Records to use.

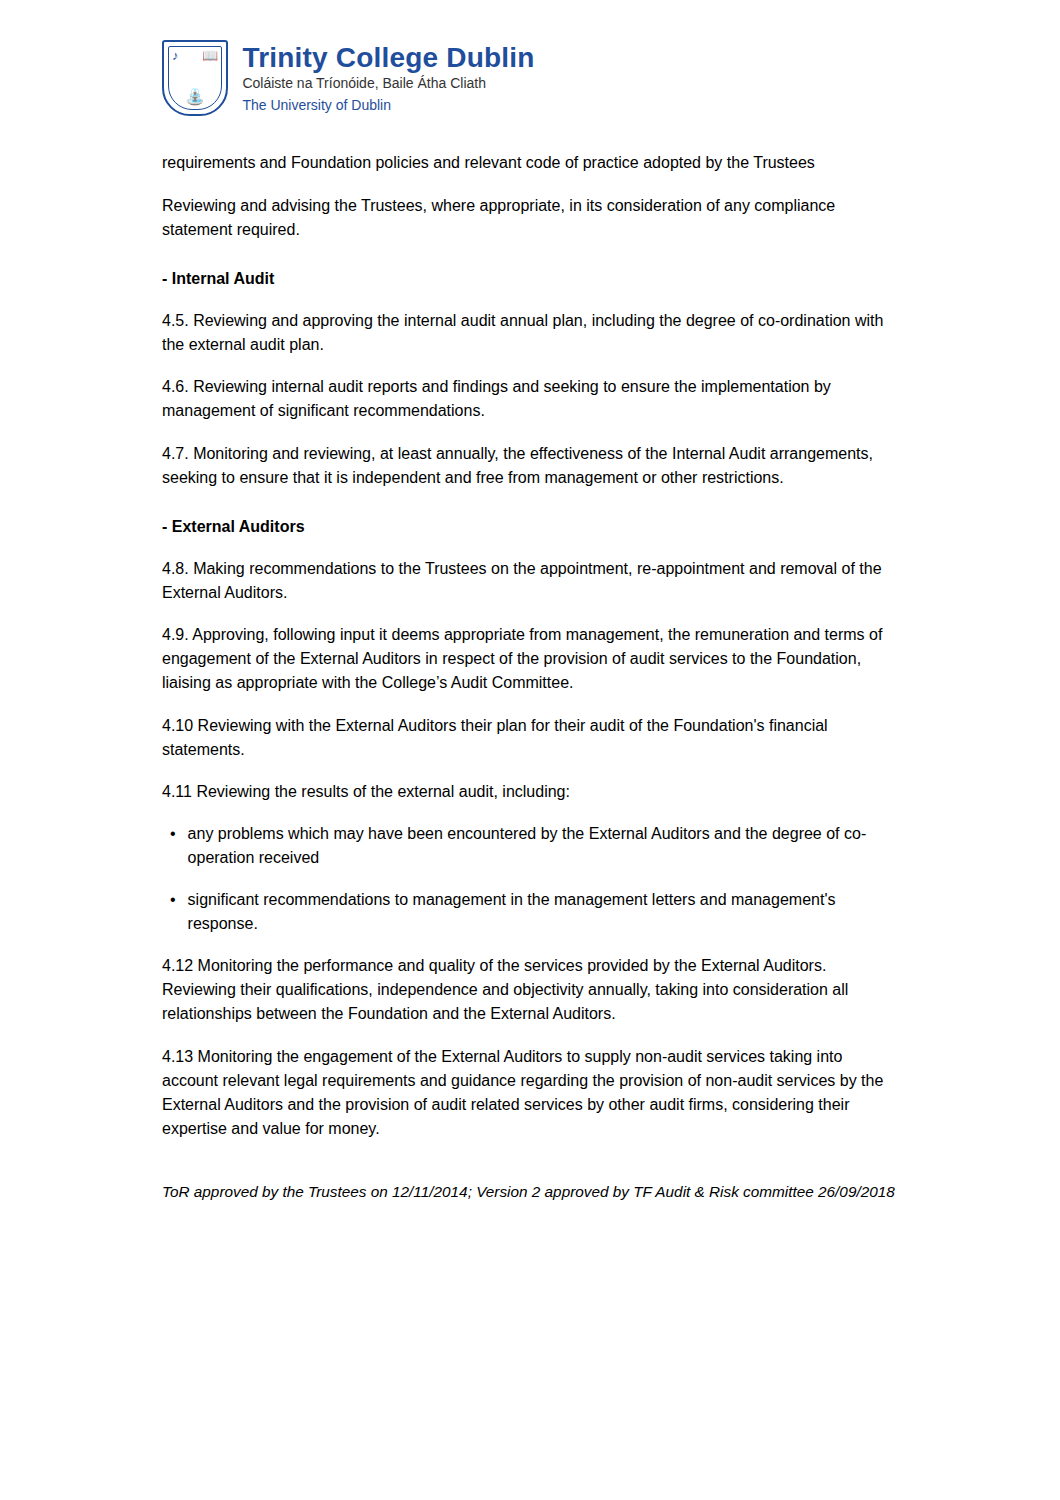♪ 📖 ⛲
Trinity College Dublin
Coláiste na Tríonóide, Baile Átha Cliath
The University of Dublin
requirements and Foundation policies and relevant code of practice adopted by the Trustees
Reviewing and advising the Trustees, where appropriate, in its consideration of any compliance statement required.
- Internal Audit
4.5. Reviewing and approving the internal audit annual plan, including the degree of co-ordination with the external audit plan.
4.6. Reviewing internal audit reports and findings and seeking to ensure the implementation by management of significant recommendations.
4.7. Monitoring and reviewing, at least annually, the effectiveness of the Internal Audit arrangements, seeking to ensure that it is independent and free from management or other restrictions.
- External Auditors
4.8. Making recommendations to the Trustees on the appointment, re-appointment and removal of the External Auditors.
4.9. Approving, following input it deems appropriate from management, the remuneration and terms of engagement of the External Auditors in respect of the provision of audit services to the Foundation, liaising as appropriate with the College’s Audit Committee.
4.10 Reviewing with the External Auditors their plan for their audit of the Foundation's financial statements.
4.11 Reviewing the results of the external audit, including:
any problems which may have been encountered by the External Auditors and the degree of co-operation received
significant recommendations to management in the management letters and management's response.
4.12 Monitoring the performance and quality of the services provided by the External Auditors. Reviewing their qualifications, independence and objectivity annually, taking into consideration all relationships between the Foundation and the External Auditors.
4.13 Monitoring the engagement of the External Auditors to supply non-audit services taking into account relevant legal requirements and guidance regarding the provision of non-audit services by the External Auditors and the provision of audit related services by other audit firms, considering their expertise and value for money.
ToR approved by the Trustees on 12/11/2014; Version 2 approved by TF Audit & Risk committee 26/09/2018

Requirement.
Output nothing but the lines from the one that contains "any problems which" through the final line of the entries above, exactly as they appear.

Expected output.
any problems which may have been encountered by the External Auditors and the degree of co-operation received
significant recommendations to management in the management letters and management's response.
4.12 Monitoring the performance and quality of the services provided by the External Auditors. Reviewing their qualifications, independence and objectivity annually, taking into consideration all relationships between the Foundation and the External Auditors.
4.13 Monitoring the engagement of the External Auditors to supply non-audit services taking into account relevant legal requirements and guidance regarding the provision of non-audit services by the External Auditors and the provision of audit related services by other audit firms, considering their expertise and value for money.
ToR approved by the Trustees on 12/11/2014; Version 2 approved by TF Audit & Risk committee 26/09/2018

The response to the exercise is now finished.